Selda Avcı

SEV KARDEŞİM!

Selda Avcı

Başarılı olduğunuz işlerde herkesin sizi alkışlamasını beklemeyin. Zira bazı eller, diller o sırada sizin kuyunuzu kazmakla meşguldürler.
Başarı sizi sevmeyen insanlar tarafından hasetlik, fesatlık, kıskançlık gibi kötü hasletleri doğurur.
Sizi sever gibi görünürler ama aslında hiç sevmezler.
Kendinde olmayan vasıfların sizde olması onları rahatsız eder.
Ama o kadar güzel oyunculukları vardır ki, sanki sizi çok seviyor maskesini takar ve yanınızdaymış gibi yaparlar.
Ne demişler ''dostuna yakın ol, düşmanına daha yakın'' zaten insanı en çok yaralayanda dostlarından gelen öldürücü darbeler değil midir?
Bir düşmanı affetmek, bir dostu affetmekten daha kolaydır diyor; Che Guevara
İnsanların kalbini yormayın, kalbi yorgun olanın dili keskin olurmuş. Ya kalbi yorgunun yanında olmayacaksınız, yada yanında olduğunuz kalbi yormayacaksınız durum bu kadar basit aslında. 
Sizin başarınızı kabullenemeyenler, sizin adınızı silmeye uğraşırlar, bunu başaramayınca da karalamaya başlarlar.
Gözünüzün görmediğine, kulağınızın şahit olmasına, izin vermeyin!
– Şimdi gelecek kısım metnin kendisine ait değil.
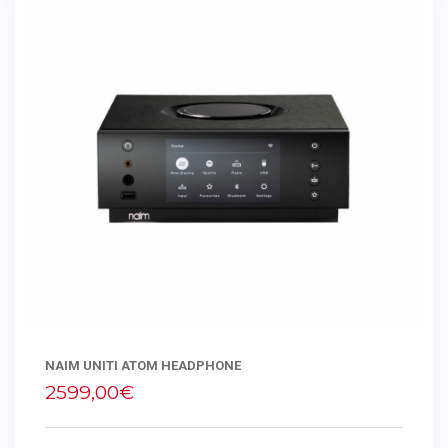
NAIM UNITI ATOM HEADPHONE
2599,00€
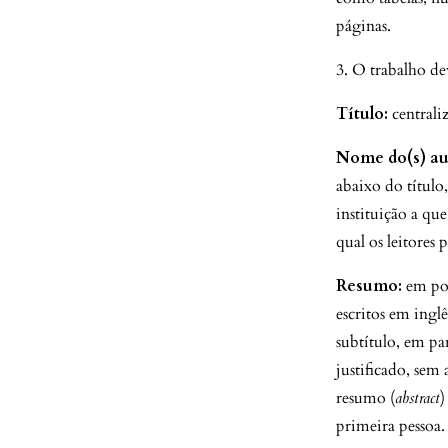
páginas.
3. O trabalho de
Título:
centrali
Nome do(s) aut
abaixo do título
instituição a qu
qual os leitores
Resumo:
em po
escritos em ingl
subtítulo, em p
justificado, se
resumo (
abstract
)
primeira pessoa.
Kalbinizin hissetmediğini, ağzınızın söylemesine izin vermeyin. Nedim Oğuz 
Yaşa ki daha neler göreceksin derler ya işte öyle yaşayalım bakalım daha ne insanlar göreceğiz. 
Yaşamın bana verdiği iki ders; çevreni gittikçe daralt, gereksiz kalabalıkların seni üzmesine izin verme. Franz Kafka
Kendine değer vermeyi öğrendiğinde ancak seni haketmeyen insanları hayatından çıkarabilirsin. Bircan Yıldırım
Sürekli kendinizi hatırlatarak birilerinin hayatında oluyorsanız bence o hayatlardan çıkma zamanınız çoktan gelmişte geçiyor bile. Gerek yok kalbinizi yoran, kuru kalabalıklara, önceliği olmadığınız insanların önceliğiniz olmasına izin vermediğiniz sürece mutlu olabilirsiniz.
Dostoyevski ne güzel özetlemiş; ''Kalp birkez kırıldı mı, hiç kimseye aldırmaz ve hiçbir şeyi umursamaz. Belki mutluluğun sonu; ama huzurun başlangıcıdır bu'' diyerek.
Aslında ara sıra kenara çekilip insanları seyretmek lazım, bakmak lazım kim de ne kadarız, kim bizde ne kadar? Diye.
Çünkü bu hayat kıymet bilenlerle yaşanacak kadar güzel. Kıymet bilmeyenlere harcanmayacak kadar da değerlidir. Siz kendinizi sevmelisiniz, değer vermelisiniz. Bu ego, kendini beğenmişlik falan değil, bir insan sevmeye kendinden başlarsa onu herkes sever. Kendinle ne kadar barışıksan göreceğin değer o kadar fazla olur. Hayata küsen, negatiflik saçan insanlar toplum tarafından sevilmezler. 
Ne sıkıntı yaşarsak yaşayalım, yüzümüzdeki  o tebessümümüzü kaybetmeden ve dik durup dikleşmeden kendimizden emin bir halde yaşamalıyız hayatımızı. 
Dünya denen bu misafirhanede, şuncacık huzurum, sükunetim varsa ve hırsa kapılmıyorsam sebebi bu muhteşem ayettir...''Ne elinizden gidene, nede başınıza gelene üzülmeyin'' Ali-İmran/153
Bu hayat bana; birisinin durduk yere pencere açtıran derdi değil, nefessiz kaldığında hayata tutunmak için koştuğu pencereden gördüğü gökyüzü olmasını öğretti. İnsan insana, her şeyden önce nefes veren o pencere olabilmelidir. (Alıntı)
İnsan insanın yükünü hafifletmeli, yük olmamalıdır. İnsanları sevin, kinin öfkenin, nefretin, kıskançlığın sonu hüsrandır. Eski şarkılardan çok sevidiğim bir şarkının kısacık kısmındaki bir sözü ile yazımızı noktalayalım.
Şu dünyadaki en zengin kişi, gönül fethedendir!
Şu dünyadaki en üstün kişi insanı sevendir!